= Vakhushti Abashidze =

Georgian nobleman

Vakhushti Abashidze (ვახუშტი აბაშიძე; fl. 1709 – died 1751) was a Georgian nobleman, prominent in the politics of the Kingdom of Kartli and one of the leaders of an insurrection against the Iranian hegemony in the 1740s.

== Biography ==
Vakhushti Abashidze came from an influential princely family from Imereti, a kingdom in western Georgia. His name Vakhushti derives from Old Iranian vahišta- ("paradise", superlative of veh "good", i.e., "superb, excellent"). Its equivalent in Middle Persian is wahišt and in New Persian behešt.

In 1711, he left a war-ridden Imereti after the downfall of his powerful uncle, Giorgi-Malakia Abashidze, and crossed into the eastern Georgian kingdom of Kartli to put himself under the suzerainty of King Vakhtang VI. On this occasion, Vakhushti Abashidze was bestowed with estates in western Kartli, belonging to the extinct line of his cousins, Princes Abashidze of Kvishkheti, and given, in 1712, King Vakhtang's daughter Anuka (1698–1746) in marriage.

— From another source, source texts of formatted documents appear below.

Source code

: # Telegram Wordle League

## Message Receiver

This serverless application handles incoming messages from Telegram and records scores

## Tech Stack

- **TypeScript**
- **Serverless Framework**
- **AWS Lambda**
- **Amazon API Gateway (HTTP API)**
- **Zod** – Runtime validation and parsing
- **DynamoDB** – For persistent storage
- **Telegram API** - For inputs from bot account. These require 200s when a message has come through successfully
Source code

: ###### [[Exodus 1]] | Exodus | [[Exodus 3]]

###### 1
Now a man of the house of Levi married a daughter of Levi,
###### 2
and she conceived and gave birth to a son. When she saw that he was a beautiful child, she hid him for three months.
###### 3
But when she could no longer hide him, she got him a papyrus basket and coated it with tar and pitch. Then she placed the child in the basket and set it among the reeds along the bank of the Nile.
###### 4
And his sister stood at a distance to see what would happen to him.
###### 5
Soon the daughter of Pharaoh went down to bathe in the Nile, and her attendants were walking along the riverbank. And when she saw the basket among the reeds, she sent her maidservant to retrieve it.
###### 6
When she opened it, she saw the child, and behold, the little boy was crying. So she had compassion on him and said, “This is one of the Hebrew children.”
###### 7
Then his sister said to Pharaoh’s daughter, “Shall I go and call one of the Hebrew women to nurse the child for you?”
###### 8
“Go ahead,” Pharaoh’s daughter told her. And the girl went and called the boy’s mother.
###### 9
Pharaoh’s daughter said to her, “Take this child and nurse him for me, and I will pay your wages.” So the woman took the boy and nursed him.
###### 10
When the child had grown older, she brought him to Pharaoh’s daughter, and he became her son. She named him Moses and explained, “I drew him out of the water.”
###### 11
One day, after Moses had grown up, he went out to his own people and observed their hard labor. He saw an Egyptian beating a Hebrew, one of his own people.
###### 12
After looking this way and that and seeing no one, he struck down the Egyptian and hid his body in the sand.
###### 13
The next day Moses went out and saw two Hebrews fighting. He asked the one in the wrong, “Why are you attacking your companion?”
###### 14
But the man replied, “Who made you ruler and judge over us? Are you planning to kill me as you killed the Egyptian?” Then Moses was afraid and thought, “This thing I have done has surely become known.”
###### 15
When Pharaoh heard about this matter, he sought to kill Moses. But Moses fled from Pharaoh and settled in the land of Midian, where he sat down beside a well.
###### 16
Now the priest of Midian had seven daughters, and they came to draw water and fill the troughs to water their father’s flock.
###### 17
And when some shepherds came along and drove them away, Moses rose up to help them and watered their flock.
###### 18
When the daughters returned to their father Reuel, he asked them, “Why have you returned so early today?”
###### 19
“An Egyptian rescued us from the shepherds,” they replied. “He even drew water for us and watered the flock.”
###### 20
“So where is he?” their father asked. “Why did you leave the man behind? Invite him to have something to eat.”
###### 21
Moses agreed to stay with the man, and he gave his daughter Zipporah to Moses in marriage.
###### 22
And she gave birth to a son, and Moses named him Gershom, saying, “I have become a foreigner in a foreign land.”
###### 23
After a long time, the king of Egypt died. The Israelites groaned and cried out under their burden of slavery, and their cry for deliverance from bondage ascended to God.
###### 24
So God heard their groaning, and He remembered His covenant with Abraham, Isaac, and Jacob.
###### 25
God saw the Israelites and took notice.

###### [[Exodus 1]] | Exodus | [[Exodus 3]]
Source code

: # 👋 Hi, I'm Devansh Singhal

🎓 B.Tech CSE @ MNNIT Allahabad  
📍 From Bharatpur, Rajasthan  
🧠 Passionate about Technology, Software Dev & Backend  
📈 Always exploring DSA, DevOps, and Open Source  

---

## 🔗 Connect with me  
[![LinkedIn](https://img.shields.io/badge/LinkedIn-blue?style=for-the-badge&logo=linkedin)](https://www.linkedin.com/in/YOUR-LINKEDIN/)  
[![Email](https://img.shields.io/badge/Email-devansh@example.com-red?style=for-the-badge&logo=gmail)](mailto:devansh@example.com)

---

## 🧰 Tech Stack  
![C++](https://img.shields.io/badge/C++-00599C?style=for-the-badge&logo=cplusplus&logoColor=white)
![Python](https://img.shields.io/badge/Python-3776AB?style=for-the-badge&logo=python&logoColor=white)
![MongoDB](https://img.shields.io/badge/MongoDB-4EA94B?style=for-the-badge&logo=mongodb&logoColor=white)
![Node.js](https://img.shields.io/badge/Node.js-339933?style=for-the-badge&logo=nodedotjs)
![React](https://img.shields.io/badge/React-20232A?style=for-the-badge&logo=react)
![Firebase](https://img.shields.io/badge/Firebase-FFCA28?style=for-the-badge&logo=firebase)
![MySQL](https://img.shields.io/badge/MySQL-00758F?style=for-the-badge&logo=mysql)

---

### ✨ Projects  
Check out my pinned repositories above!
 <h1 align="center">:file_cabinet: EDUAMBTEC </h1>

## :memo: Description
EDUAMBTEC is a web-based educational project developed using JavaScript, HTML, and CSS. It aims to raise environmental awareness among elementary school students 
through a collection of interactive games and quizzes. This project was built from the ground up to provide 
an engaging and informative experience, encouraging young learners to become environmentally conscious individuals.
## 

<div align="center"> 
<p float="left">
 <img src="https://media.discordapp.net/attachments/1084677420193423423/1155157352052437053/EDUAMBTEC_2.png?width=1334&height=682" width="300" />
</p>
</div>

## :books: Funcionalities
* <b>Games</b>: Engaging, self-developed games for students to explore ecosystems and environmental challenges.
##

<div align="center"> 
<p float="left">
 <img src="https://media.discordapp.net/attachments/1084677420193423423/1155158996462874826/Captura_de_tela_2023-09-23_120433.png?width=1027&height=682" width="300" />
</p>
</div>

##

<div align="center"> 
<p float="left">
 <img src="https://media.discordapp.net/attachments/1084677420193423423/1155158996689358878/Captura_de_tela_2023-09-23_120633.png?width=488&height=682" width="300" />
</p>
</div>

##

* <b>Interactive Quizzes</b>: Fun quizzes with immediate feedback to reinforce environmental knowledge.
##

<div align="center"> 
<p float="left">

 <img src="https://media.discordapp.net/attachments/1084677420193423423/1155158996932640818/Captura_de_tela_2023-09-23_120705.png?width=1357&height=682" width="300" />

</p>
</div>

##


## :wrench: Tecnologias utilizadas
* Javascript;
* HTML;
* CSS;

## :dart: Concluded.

In his turn, the king benefited by having a new vassal, whose patrimonial estate, the village of Vakhani with its fortress, controlled one of the routes used by the Akhaltsikhe-based Turk and Lezgins marauders for their raids into western Kartli. Vakhushti Abashidze remained in Kartli even after his royal father-in-law left the upheaval in the kingdom to the Russian Empire in 1724. His relations with the Imeretian kings were strained; in 1735, the troops sent by King Alexander V of Imereti attacked Abashidze at Tedzeri and made him prisoner. Through his wife's efforts, the pasha of Akhaltsikhe intervened militarily and put Alexander to flight, but it was only in 1740 that Vakhushti Abashidze was released. In 1742, he joined the rebellion led by Prince Givi Amilakhvari (1689–1754) against the Iranian hegemony in Kartli, which was eventually defeated through the efforts of the Georgian royal princes Teimuraz II and Heraclius II, who would emerge, as a result, as new leaders of eastern Georgia.